Tarefa proposta 1
Segundo a coluna sobre o aborto, quantos homicídios dolosos são registrados por ano no Brasil?
Tarefa proposta 2
Escreva, por favor, a continuação da coluna sobre o aborto, começando logo após a última frase.

Texto do exercício
-=-=-=-=-

Folha de S.Paulo, 26/3/2013
SÃO PAULO - Em geral, não dá certo explicar melhor colunas que não foram bem assimiladas de primeira, mas, em respeito aos que me escreveram para comentar o texto de sexta sobre o aborto, arrisco fazê-lo.
Eu até poderia ter dito que é inútil tentar proibir o que todos fazem, mas meu argumento não era esse, mesmo porque não é a maioria das mulheres que aborta. O que quis dizer quando evoquei a necessidade de construir 5,5 presídios por dia é que a pena prevista é desproporcional ao ato praticado, mesmo para quem julga o aborto um tipo de homicídio.
Com efeito, teríamos um país melhor se o sistema fosse capaz de prender todos os autores dos cerca de 35 mil homicídios dolosos anuais registrados no Brasil. Mas, se fizéssemos o mesmo com todas as mulheres que recorrem ao aborto, o resultado, penso, seria uma sociedade pior, já que multiplicaríamos a taxa de infelicidade sem extrair benefícios palpáveis.
Embora nossas mentes gostem de privilegiar instantes percebidos como essenciais, a natureza costuma operar por meio de processos contínuos. Não acho, portanto, que faça muito sentido marcar um momento mágico a partir do qual o embrião se torna titular de plenos direitos civis -quem você salvaria do incêndio na clínica de fertilidade, as duas crianças na sala de espera ou a geladeira com 200 embriões congelados?

-=-=-=-=-

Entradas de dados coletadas
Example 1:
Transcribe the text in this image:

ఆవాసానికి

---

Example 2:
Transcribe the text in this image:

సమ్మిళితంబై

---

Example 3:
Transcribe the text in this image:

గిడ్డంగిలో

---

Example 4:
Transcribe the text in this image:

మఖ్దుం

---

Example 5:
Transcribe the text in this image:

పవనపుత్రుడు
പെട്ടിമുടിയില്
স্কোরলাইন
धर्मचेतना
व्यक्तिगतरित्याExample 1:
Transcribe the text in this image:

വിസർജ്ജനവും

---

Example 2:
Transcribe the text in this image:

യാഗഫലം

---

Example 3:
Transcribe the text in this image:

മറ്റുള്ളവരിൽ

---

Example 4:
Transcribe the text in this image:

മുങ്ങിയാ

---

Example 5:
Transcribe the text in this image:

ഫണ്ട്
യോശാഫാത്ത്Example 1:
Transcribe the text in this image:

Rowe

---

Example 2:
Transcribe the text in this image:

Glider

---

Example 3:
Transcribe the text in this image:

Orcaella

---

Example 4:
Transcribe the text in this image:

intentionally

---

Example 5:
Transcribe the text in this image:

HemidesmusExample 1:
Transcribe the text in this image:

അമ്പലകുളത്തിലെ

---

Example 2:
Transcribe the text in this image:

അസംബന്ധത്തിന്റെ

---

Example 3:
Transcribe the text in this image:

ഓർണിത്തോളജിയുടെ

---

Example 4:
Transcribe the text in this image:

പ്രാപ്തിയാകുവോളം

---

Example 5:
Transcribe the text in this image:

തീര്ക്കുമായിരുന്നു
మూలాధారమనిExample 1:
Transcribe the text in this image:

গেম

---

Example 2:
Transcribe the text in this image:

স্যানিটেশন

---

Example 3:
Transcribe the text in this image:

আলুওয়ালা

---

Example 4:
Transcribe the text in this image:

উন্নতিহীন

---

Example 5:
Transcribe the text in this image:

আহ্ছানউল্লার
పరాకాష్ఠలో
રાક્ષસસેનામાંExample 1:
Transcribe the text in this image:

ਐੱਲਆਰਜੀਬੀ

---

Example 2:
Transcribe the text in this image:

-=-=-=-=-

Resposta esperada 1
Cerca de 35 mil.

Resposta esperada 2
Para os que insistem em ver as coisas dessa maneira, porém, lembro que a lei já prevê várias situações em que homicídios não são punidos. O próprio aborto necessário, para salvar a vida da mãe, é um deles. Há ainda legítima defesa, estrito cumprimento do dever etc. Até damos medalhas para nossos soldados que matam o maior número de inimigos, a maioria deles jovens tão inocentes quanto os nossos, que apenas nasceram do lado errado da fronteira. Historicamente, sociedades só proíbem os homicídios que tendem a desorganizá-las, tolerando e até incentivando os que as mantenham coesas.